Background: The numeric homeostasis of T-cells is maintained by virtue of a balance between thymic differentiation (TD), antigen-driven proliferation (ADP), and homeostasis-driven proliferation (HDP). We hypothesize that perturbations of HDP may be involved in the pathogenesis of AIDS in HIV-infected humans and SIV-infected rhesus macaques (RM), and that in non-pathogenic SIV-infection of natural hosts (e.g., sooty mangabeys, SM) the preservation of HDP is instrumental in maintaining near normal CD4⁺ T-cell counts despite high levels of viral replication.

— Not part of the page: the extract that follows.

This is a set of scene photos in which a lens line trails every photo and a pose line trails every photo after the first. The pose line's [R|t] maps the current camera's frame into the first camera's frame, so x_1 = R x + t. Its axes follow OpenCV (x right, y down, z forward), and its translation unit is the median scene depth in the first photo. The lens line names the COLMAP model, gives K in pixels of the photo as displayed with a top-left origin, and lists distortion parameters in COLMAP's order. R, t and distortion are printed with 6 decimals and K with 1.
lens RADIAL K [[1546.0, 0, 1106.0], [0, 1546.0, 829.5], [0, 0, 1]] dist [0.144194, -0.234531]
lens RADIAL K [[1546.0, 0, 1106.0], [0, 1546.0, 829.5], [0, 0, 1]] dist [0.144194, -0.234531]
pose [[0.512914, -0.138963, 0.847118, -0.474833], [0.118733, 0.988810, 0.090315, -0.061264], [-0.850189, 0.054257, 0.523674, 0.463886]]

Methods: To investigate the features of HDP in primates, we have performed a comparative immunophenotypical analysis of proliferating (e.g., Ki67⁺) T-lymphocytes in the peripheral blood (PB), bone marrow (BM), and lymph nodes (LN) of 10 SIV-uninfected RM, 10 SIV-uninfected SM, and 10 SIV-infected SM. In addition, HDP was studied after CD8⁺ T-cell depletion as induced by OKT8F antibody in 4 SIV-infected and 2 SIV-uninfected SM. Plasma levels of IL-7 and IL-15, 2 cytokines involved in maintaining T-cell homeostasis, were measured by ELISA.

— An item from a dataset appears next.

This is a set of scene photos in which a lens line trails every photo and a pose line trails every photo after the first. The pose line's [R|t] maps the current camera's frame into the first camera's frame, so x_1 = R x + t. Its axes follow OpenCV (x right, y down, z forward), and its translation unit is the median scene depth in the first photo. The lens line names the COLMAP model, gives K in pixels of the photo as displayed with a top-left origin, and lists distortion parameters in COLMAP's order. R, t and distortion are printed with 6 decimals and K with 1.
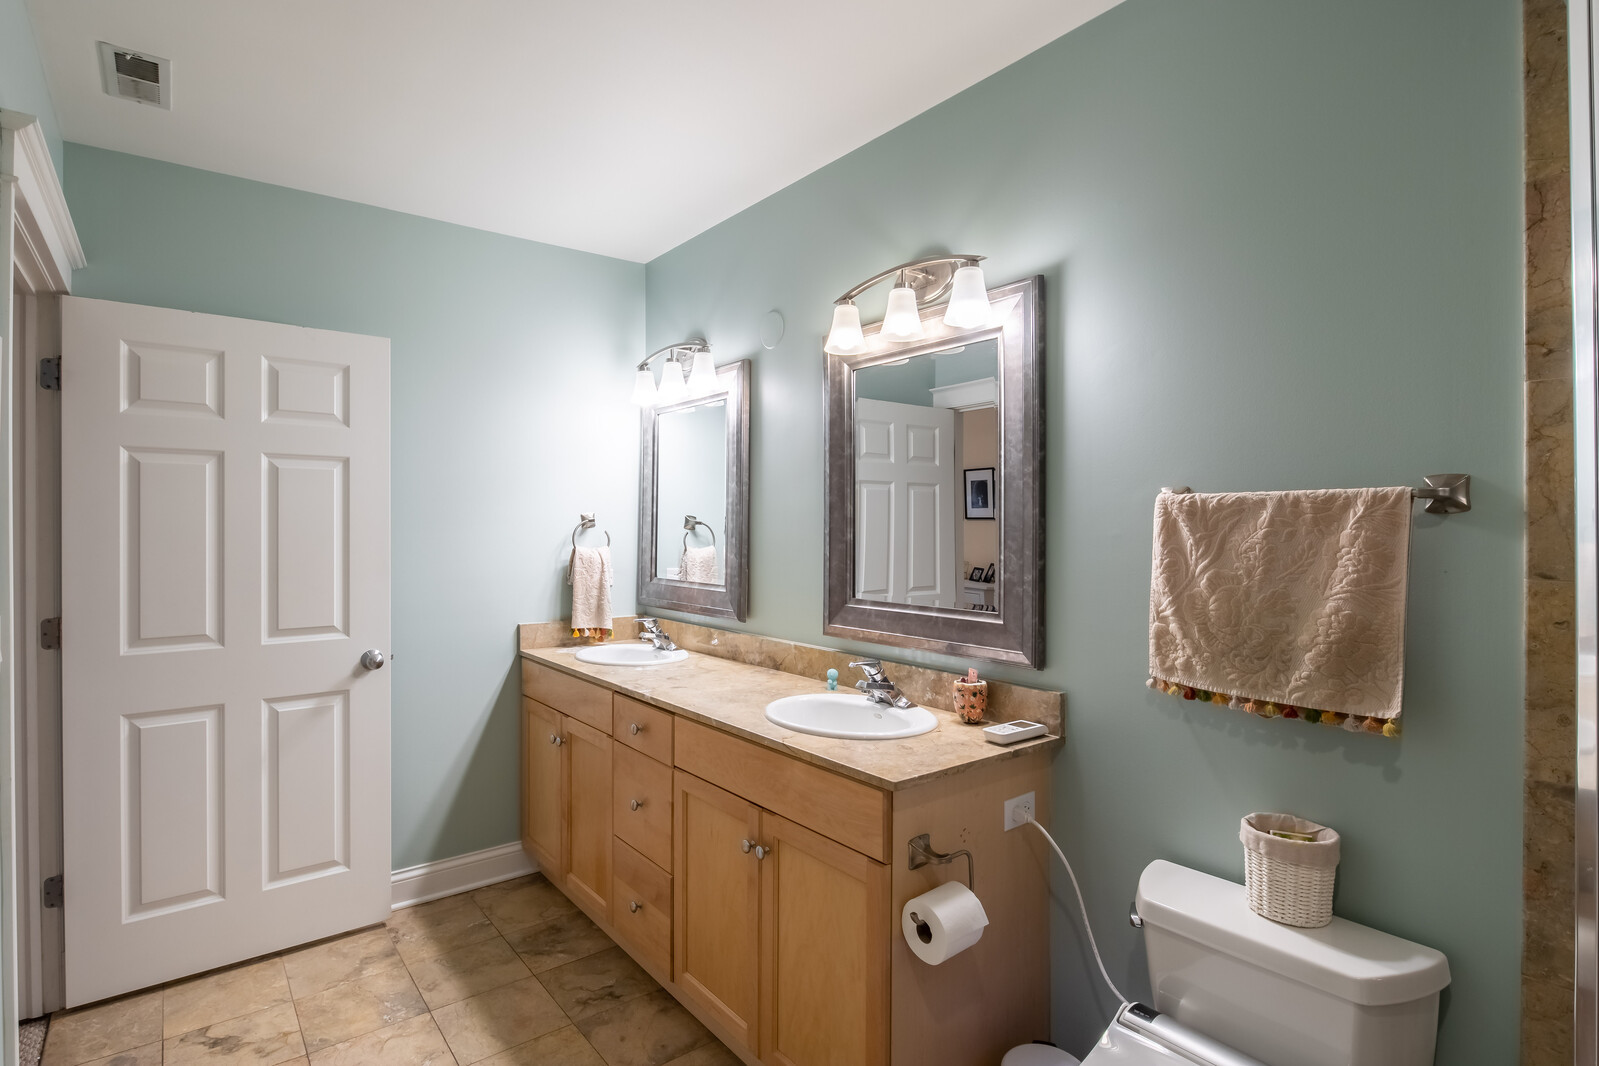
lens RADIAL K [[804.9, 0, 796.8], [0, 804.9, 527.8], [0, 0, 1]] dist [-0.013409, 0.002594]
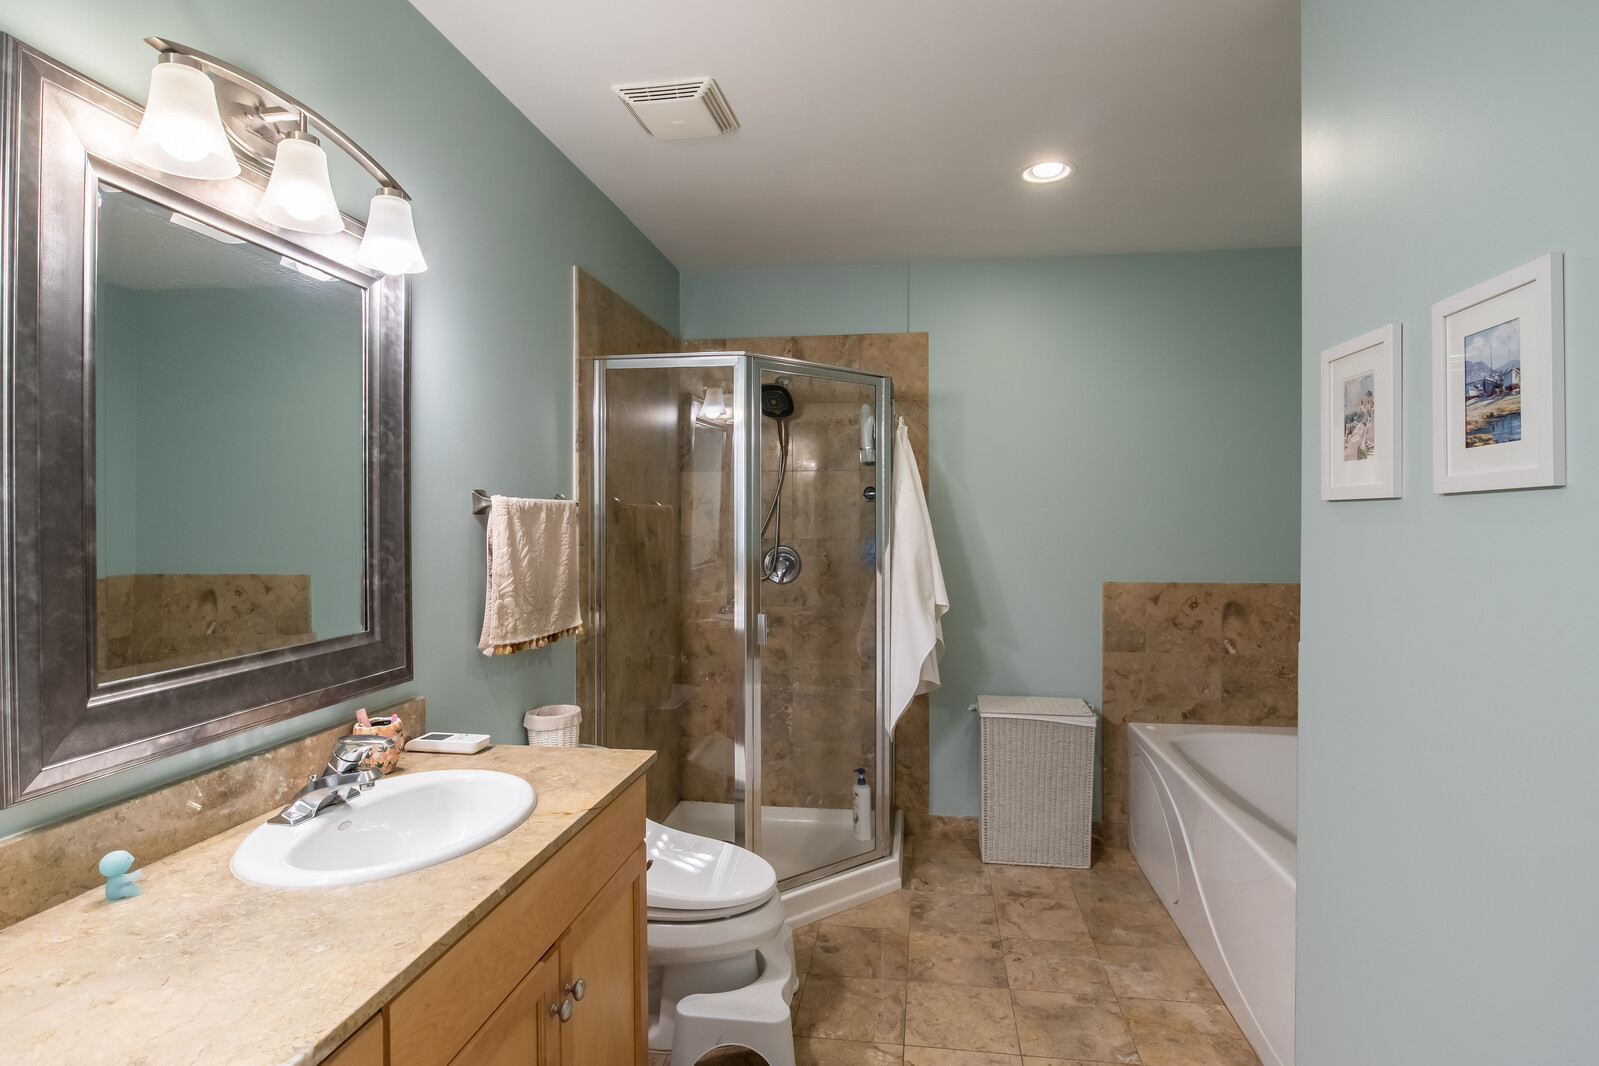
lens RADIAL K [[804.9, 0, 796.7], [0, 804.9, 526.0], [0, 0, 1]] dist [-0.013409, 0.002594]
pose [[-0.684621, -0.005424, 0.728879, -0.780960], [0.001862, 0.999956, 0.009190, -0.007295], [-0.728897, 0.007649, -0.684581, 1.531571]]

Results: We found that in SIV-uninfected primates the rates of CD4⁺ and CD8⁺ T-cell proliferation are significantly higher in the BM as compared to PB and LN, and that BM-derived Ki67⁺ T-cell appear to be enriched in a naïve-like T-cell subset showing a peculiarly “intermediate” level of CD62L expression. We thus hypothesized that BM is a preferential anatomic site for HDP of T-cells in primates, and we provide 3 sets of evidences to support this hypothesis. First, we found that BM, but not LN, is a site of increased CD4⁺ T-cell (but not CD8⁺ T-cell) proliferation in naturally SIV-infected SM, suggesting that this proliferation may in part represent HDP aimed at replacing the cells killed by virus infection. Second, we found a brisk increase in proliferating CD8⁺ T-cells in the BM of SMs in the first weeks after CD8⁺ T-cell depletion. Third, we found that the plasma level of IL-7 correlates significantly with the rates of proliferating T-cells in BM, both for CD4⁺ T-cells in SIV-infected SMs, and for CD8⁺ T-cells after CD8 depletion.

Conclusion: Our results suggest that 1) BM may be a preferential site for homeostatic proliferation of mature T-cells in primates; 2) this proliferation may be able to sense and respond to lineage-specific depletion of CD4⁺ or CD8⁺ T-cell; and that 3) IL-7 may be involved in reconstituting T-cell homeostasis after T-cell depletion.